§ **YOUR ASSIGNMENT**:
Retype the records that follow, every line exactly as written.

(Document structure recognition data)
•••••

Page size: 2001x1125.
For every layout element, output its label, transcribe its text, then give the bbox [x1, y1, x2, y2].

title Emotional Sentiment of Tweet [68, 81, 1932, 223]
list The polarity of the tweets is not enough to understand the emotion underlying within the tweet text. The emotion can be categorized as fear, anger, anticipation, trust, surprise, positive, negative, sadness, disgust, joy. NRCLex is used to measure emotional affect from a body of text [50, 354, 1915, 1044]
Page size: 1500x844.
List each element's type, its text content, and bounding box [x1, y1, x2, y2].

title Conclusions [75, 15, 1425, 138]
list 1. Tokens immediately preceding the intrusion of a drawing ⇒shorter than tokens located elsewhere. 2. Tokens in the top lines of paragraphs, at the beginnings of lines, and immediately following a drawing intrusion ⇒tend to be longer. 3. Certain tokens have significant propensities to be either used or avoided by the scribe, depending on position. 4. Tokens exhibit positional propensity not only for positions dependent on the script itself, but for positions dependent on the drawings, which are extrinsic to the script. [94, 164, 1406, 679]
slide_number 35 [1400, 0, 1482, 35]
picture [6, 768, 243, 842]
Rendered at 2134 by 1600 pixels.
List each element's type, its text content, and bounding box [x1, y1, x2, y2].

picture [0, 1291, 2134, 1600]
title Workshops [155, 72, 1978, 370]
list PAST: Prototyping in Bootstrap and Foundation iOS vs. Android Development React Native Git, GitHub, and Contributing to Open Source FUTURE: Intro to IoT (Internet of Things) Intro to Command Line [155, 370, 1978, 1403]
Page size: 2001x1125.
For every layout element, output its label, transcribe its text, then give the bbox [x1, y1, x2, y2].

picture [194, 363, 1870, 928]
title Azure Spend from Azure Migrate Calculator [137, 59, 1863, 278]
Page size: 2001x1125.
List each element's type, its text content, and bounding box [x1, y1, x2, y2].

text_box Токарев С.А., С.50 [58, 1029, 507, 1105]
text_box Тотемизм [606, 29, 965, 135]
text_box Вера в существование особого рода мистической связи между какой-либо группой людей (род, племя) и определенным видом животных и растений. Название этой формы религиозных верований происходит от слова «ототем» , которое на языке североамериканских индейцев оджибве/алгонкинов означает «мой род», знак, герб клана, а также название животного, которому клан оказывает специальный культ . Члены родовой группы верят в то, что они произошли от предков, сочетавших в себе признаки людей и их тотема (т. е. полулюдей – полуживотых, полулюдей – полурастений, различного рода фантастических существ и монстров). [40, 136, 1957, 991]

•••••

§ **EXPECTED OUTPUT**:
Page size: 2001x1125.
For every layout element, output its label, transcribe its text, then give the bbox [x1, y1, x2, y2].

title Emotional Sentiment of Tweet [68, 81, 1932, 223]
list The polarity of the tweets is not enough to understand the emotion underlying within the tweet text. The emotion can be categorized as fear, anger, anticipation, trust, surprise, positive, negative, sadness, disgust, joy. NRCLex is used to measure emotional affect from a body of text [50, 354, 1915, 1044]
Page size: 1500x844.
List each element's type, its text content, and bounding box [x1, y1, x2, y2].

title Conclusions [75, 15, 1425, 138]
list 1. Tokens immediately preceding the intrusion of a drawing ⇒shorter than tokens located elsewhere. 2. Tokens in the top lines of paragraphs, at the beginnings of lines, and immediately following a drawing intrusion ⇒tend to be longer. 3. Certain tokens have significant propensities to be either used or avoided by the scribe, depending on position. 4. Tokens exhibit positional propensity not only for positions dependent on the script itself, but for positions dependent on the drawings, which are extrinsic to the script. [94, 164, 1406, 679]
slide_number 35 [1400, 0, 1482, 35]
picture [6, 768, 243, 842]
Rendered at 2134 by 1600 pixels.
List each element's type, its text content, and bounding box [x1, y1, x2, y2].

picture [0, 1291, 2134, 1600]
title Workshops [155, 72, 1978, 370]
list PAST: Prototyping in Bootstrap and Foundation iOS vs. Android Development React Native Git, GitHub, and Contributing to Open Source FUTURE: Intro to IoT (Internet of Things) Intro to Command Line [155, 370, 1978, 1403]
Page size: 2001x1125.
For every layout element, output its label, transcribe its text, then give the bbox [x1, y1, x2, y2].

picture [194, 363, 1870, 928]
title Azure Spend from Azure Migrate Calculator [137, 59, 1863, 278]
Page size: 2001x1125.
List each element's type, its text content, and bounding box [x1, y1, x2, y2].

text_box Токарев С.А., С.50 [58, 1029, 507, 1105]
text_box Тотемизм [606, 29, 965, 135]
text_box Вера в существование особого рода мистической связи между какой-либо группой людей (род, племя) и определенным видом животных и растений. Название этой формы религиозных верований происходит от слова «ототем» , которое на языке североамериканских индейцев оджибве/алгонкинов означает «мой род», знак, герб клана, а также название животного, которому клан оказывает специальный культ . Члены родовой группы верят в то, что они произошли от предков, сочетавших в себе признаки людей и их тотема (т. е. полулюдей – полуживотых, полулюдей – полурастений, различного рода фантастических существ и монстров). [40, 136, 1957, 991]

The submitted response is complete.